I saw the red and blue lights in my rear-view mirror. Uh oh... I was speeding, admittedly, but inadvertently. I was engrossed in a good conversation with my passenger and frankly was not paying close attention to my speed. True confessions.
I have many good friends in law enforcement, and I was even an acting police chief for a few months, but to this day, when I see those flashing lights in my mirror I get a pit in my stomach. Hmm … maybe it’s the residual emotional trauma from my adolescent years when I decided to test the rules of the road — so much in fact that the judge chose to take my license away for 90 days so I could reflect and perhaps gain a new perspective on the privilege of driving in Colorado. It worked — I’m still in counseling though.

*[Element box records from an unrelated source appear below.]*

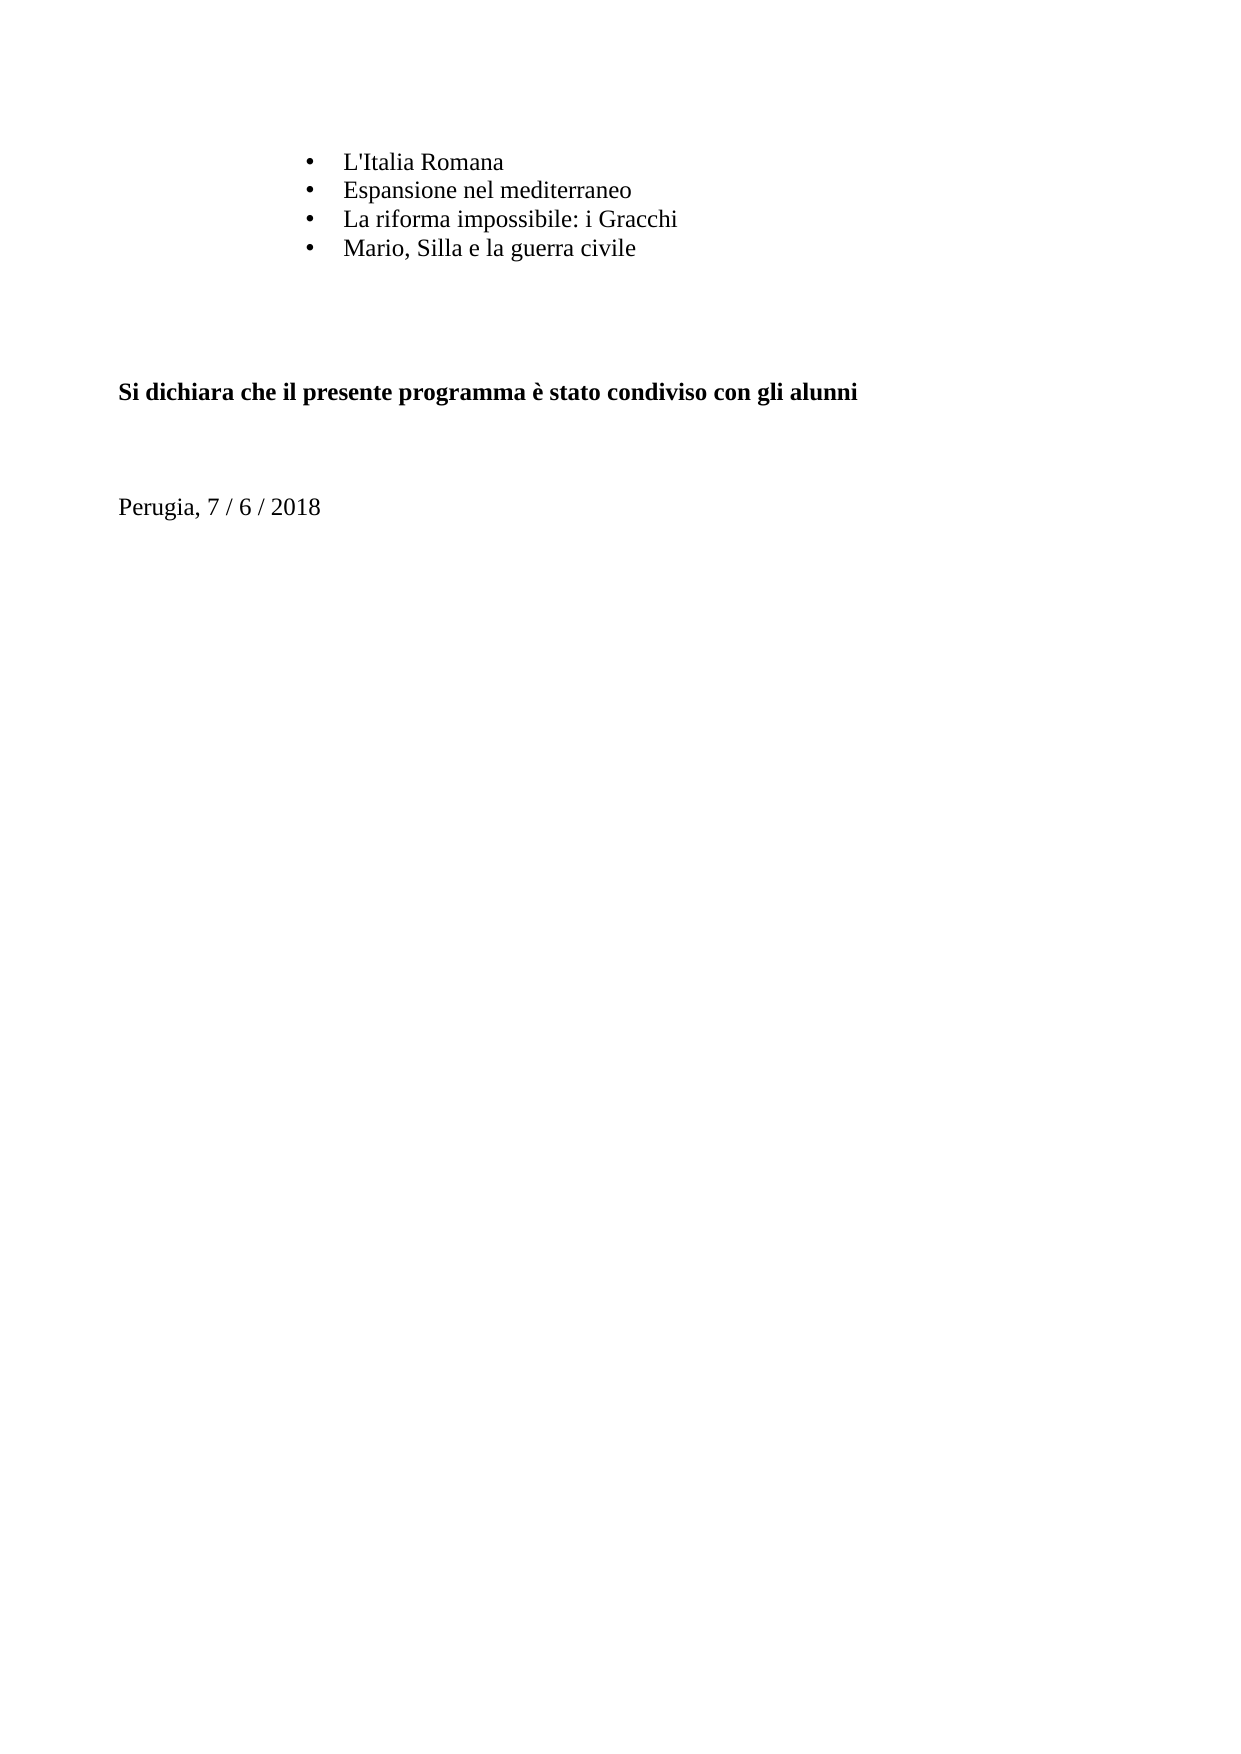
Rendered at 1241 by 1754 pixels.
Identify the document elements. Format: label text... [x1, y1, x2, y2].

list Espansione nel mediterraneo [306, 176, 1122, 204]
text Perugia, 7 / 6 / 2018 [118, 492, 1122, 521]
list L'Italia Romana [306, 147, 1122, 176]
list Mario, Silla e la guerra civile [306, 233, 1122, 262]
list La riforma impossibile: i Gracchi [306, 204, 1122, 233]
text Si dichiara che il presente programma è stato condiviso con gli alunni [118, 377, 1122, 406]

When the Colorado State Patrol officer pulled me over this time, the first thing he said (respectfully), when he got to my car was, “What, are you going to a fire”? My first thoughts were: “How did he know I was a firefighter? My car is not marked.”
“Does he say that to everyone he stops for speeding ... I could probably get out of this one if there was actually a fire to go to. I am the fire chief after all.”

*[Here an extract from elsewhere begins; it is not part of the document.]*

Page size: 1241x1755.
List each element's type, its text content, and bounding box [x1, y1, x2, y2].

I could think of plenty of excuses, but that’s just it – they were clumsy excuses, and, my adult son was with me. It’s never too late to set an example by owning your own stuff. Busted.

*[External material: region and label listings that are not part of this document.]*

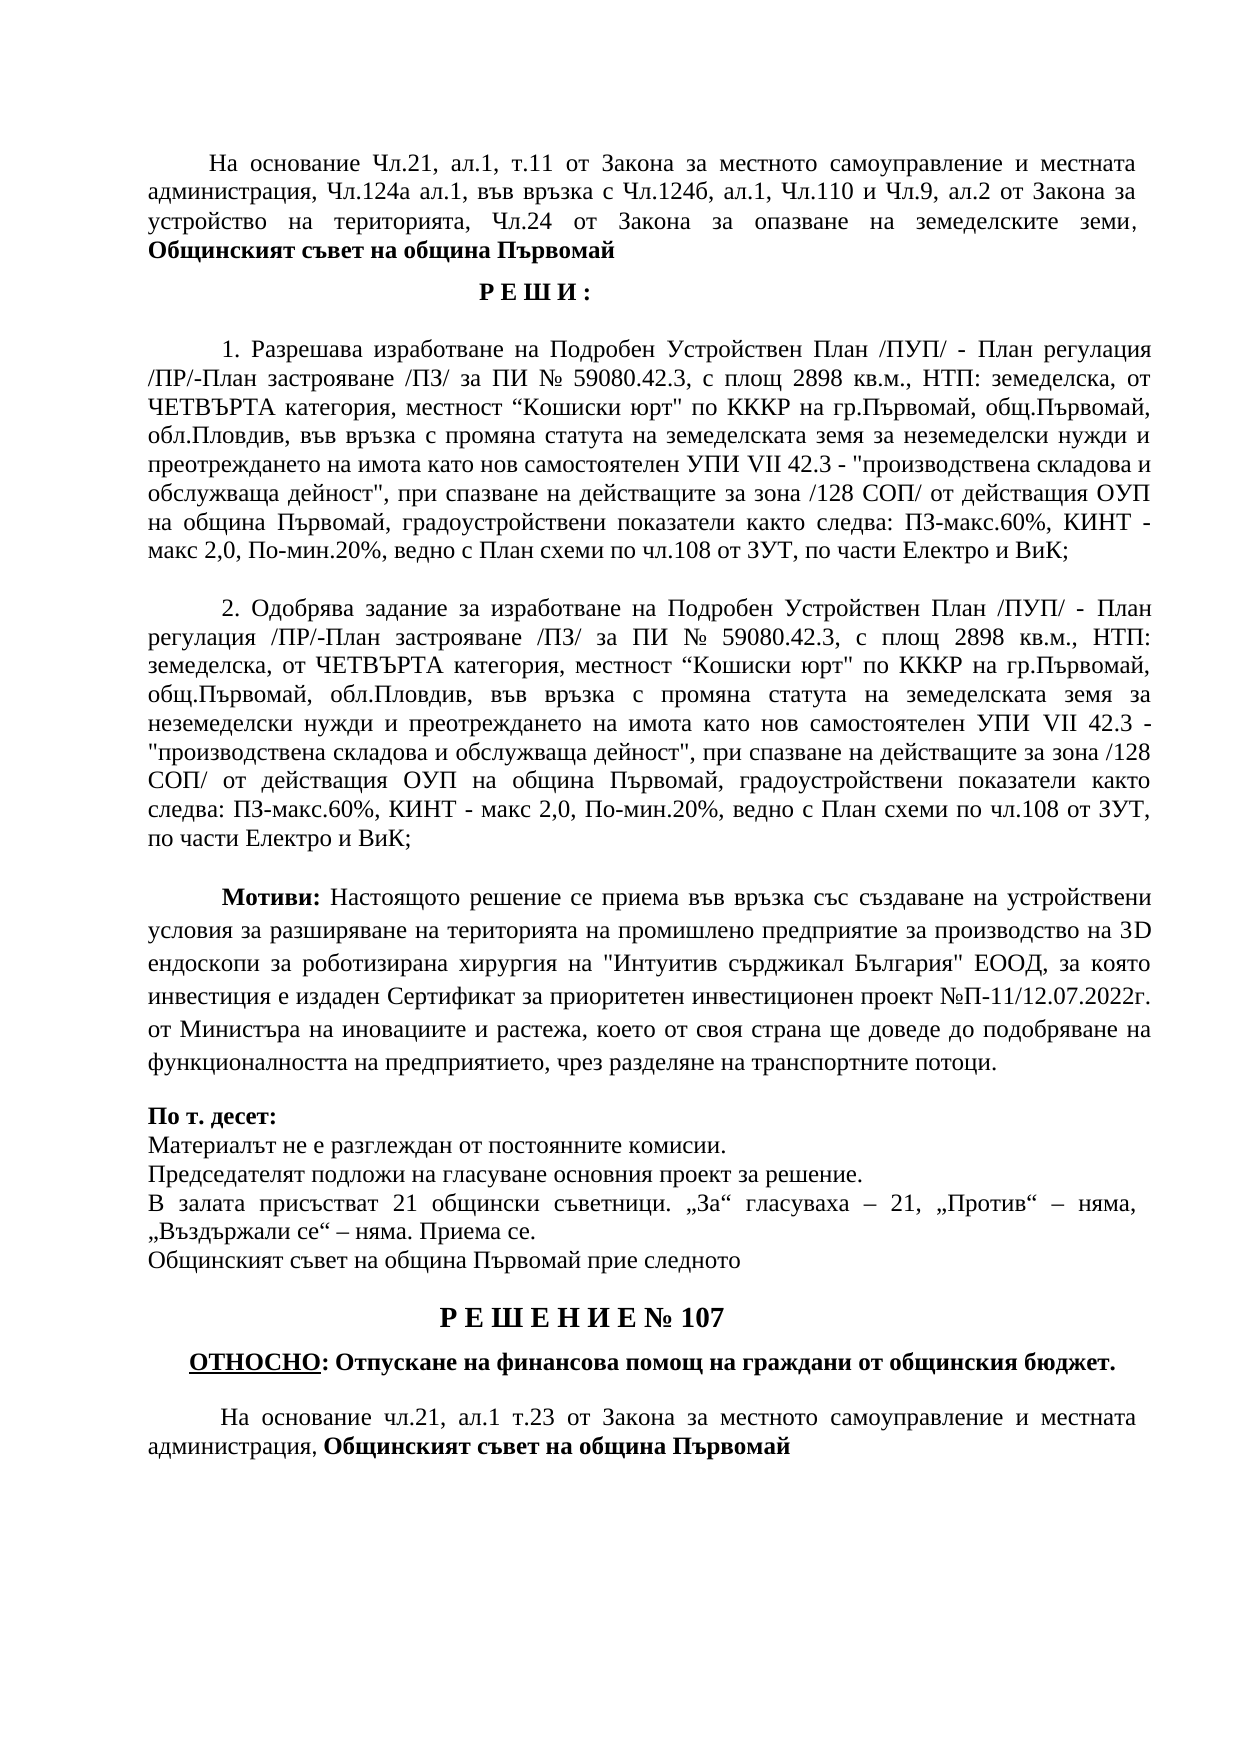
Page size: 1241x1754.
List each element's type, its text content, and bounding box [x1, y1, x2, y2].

text ОТНОСНО: Отпускане на финансова помощ на граждани от общинския бюджет. [148, 1346, 1137, 1377]
text Председателят подложи на гласуване основния проект за решение. [148, 1159, 1137, 1188]
text Р Е Ш И : [148, 277, 1137, 306]
text На основание чл.21, ал.1 т.23 от Закона за местното самоуправление и местната администрация, Общинският съвет на община Първомай [148, 1402, 1137, 1461]
text 1. Разрешава изработване на Подробен Устройствен План /ПУП/ - План регулация /ПР/-План застрояване /ПЗ/ за ПИ № 59080.42.3, с площ 2898 кв.м., НТП: земеделска, от ЧЕТВЪРТА категория, местност “Кошиски юрт" по КККР на гр.Първомай, общ.Първомай, обл.Пловдив, във връзка с промяна статута на земеделската земя за неземеделски нужди и преотреждането на имота като нов самостоятелен УПИ VII 42.3 - "производствена складова и обслужваща дейност", при спазване на действащите за зона /128 СОП/ от действащия ОУП на община Първомай, градоустройствени показатели както следва: ПЗ-макс.60%, КИНТ - макс 2,0, По-мин.20%, ведно с План схеми по чл.108 от ЗУТ, по части Електро и ВиК; [148, 334, 1152, 564]
text Мотиви: Настоящото решение се приема във връзка със създаване на устройствени условия за разширяване на територията на промишлено предприятие за производство на 3D ендоскопи за роботизирана хирургия на "Интуитив сърджикал България" ЕООД, за която инвестиция е издаден Сертификат за приоритетен инвестиционен проект №П-11/12.07.2022г. от Министъра на иновациите и растежа, което от своя страна ще доведе до подобряване на функционалността на предприятието, чрез разделяне на транспортните потоци. [148, 881, 1152, 1076]
text Общинският съвет на община Първомай прие следното [148, 1245, 1137, 1274]
text Р Е Ш Е Н И Е № 107 [148, 1300, 1137, 1334]
text На основание Чл.21, ал.1, т.11 от Закона за местното самоуправление и местната администрация, Чл.124а ал.1, във връзка с Чл.124б, ал.1, Чл.110 и Чл.9, ал.2 от Закона за устройство на територията, Чл.24 от Закона за опазване на земеделските земи, Общинският съвет на община Първомай [148, 148, 1137, 264]
text В залата присъстват 21 общински съветници. „За“ гласуваха – 21, „Против“ – няма, „Въздържали се“ – няма. Приема се. [148, 1188, 1137, 1245]
text Материалът не е разглеждан от постоянните комисии. [148, 1130, 1137, 1159]
text 2. Одобрява задание за изработване на Подробен Устройствен План /ПУП/ - План регулация /ПР/-План застрояване /ПЗ/ за ПИ № 59080.42.3, с площ 2898 кв.м., НТП: земеделска, от ЧЕТВЪРТА категория, местност “Кошиски юрт" по КККР на гр.Първомай, общ.Първомай, обл.Пловдив, във връзка с промяна статута на земеделската земя за неземеделски нужди и преотреждането на имота като нов самостоятелен УПИ VII 42.3 - "производствена складова и обслужваща дейност", при спазване на действащите за зона /128 СОП/ от действащия ОУП на община Първомай, градоустройствени показатели както следва: ПЗ-макс.60%, КИНТ - макс 2,0, По-мин.20%, ведно с План схеми по чл.108 от ЗУТ, по части Електро и ВиК; [148, 593, 1152, 852]
text По т. десет: [148, 1101, 1137, 1130]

Excuses. The cops hear them all. My friend Kurt Mulson, a cop, wrote a book on the stories they experience and excuses they hear every day when they stop someone for speeding. He gave me permission to share a few favorites, including: “I was going uphill; I’m on vacation; It’s a rental car; the other cars were speeding; the road conditions were bad so I was trying to get home quicker; my brother is a cop; my sister is a cop; my dad is a cop; I want to be a cop; my sunglasses were too dark so I couldn’t see the speedometer; I was trying to show my kid just how good of a driver I am at high speed (can’t believe that one didn’t work); I know I was speeding, but I have my seat belt on so it’s OK (another good one).”
Everyone has an excuse, but none of them (except the teaching your kid one) are anymore than an attempt to avoid guilt, and maybe get off free. Of course, some of the best (worst) excuses, with the most devastating consequences, are from intoxicated drivers, such as: “I’m drunk, but I don’t like to ride the bus because there are too many drunks; I’m not drunk, I’m stoned; I just wanted to see if I could get home without getting caught by the cops; I know how to compensate when I’m drunk, especially when I’m driving … I’m a professional; I was too drunk to walk.”
I made a decision not long after I lost my license at 17, that I would make no more excuses (for speeding that is) and just take my due punishment. Fortunately I don’t get stopped a lot, but the whole truth thing is cathartic. Will it save you from getting a ticket? Don’t know, but try it. If nothing else you will drive away knowing you really did teach your kid something.
I don’t write this column to admonish, although you may think that’s what this is. It’s just to get you to think about truth, and how ludicrous it sounds to hear all the excuses we use. Or, it could be that I’m still feeling a bit raw about one of our fire engines getting hit on I-70, by a car going too fast for the conditions. A firefighter could have lost his life – it was that close. Not sure what the excuse was, but I would have felt better if it was something like: “I made a mistake. I was going too fast. I was not paying attention. I could have killed someone. This has changed my perspective,”
People do make mistakes, and most of the time, simple ownership of the mistake, rather than an excuse, is a salve that makes a world of difference. Own your own stuff.
I was asked recently how well we (cops, firefighters, paramedics and dispatchers) get along. The truth is, the verbal jabbing is incessant. Always has been. Cops think that all firefighters do is watch TV. Firefighters think all the cops do is eat donuts. Paramedics seem to have the good sense to stay out of it, happy to just save lives and push drugs – the legal, life-saving ones. Dispatchers listen, and then tell us where to go ...literally.
We respect each other. We fight with each other over budget. We love each other. We would die for each other. We jab. Firefighters aren’t crazy about a bad guys shooting at them. Cops don’t get the whole running into a burning building thing. Paramedics think we are both crazy. No matter the differences, firefighters, cops, paramedics and dispatchers all share something. It’s this profound, unexplainable affinity, a kindred spirit.
Still though, we jab. But, when it counts, and I mean really counts, we are there for each other, sharing the tears of tragedy, the celebrations of accomplishments, the laughter of excuses, promotions, a life saved, and, especially what goes far deeper than the superficial, external or obvious. The presumptuous boldness that we have each other’s backs — no matter what. Yep, nothing sweeter ... except for the donuts of course.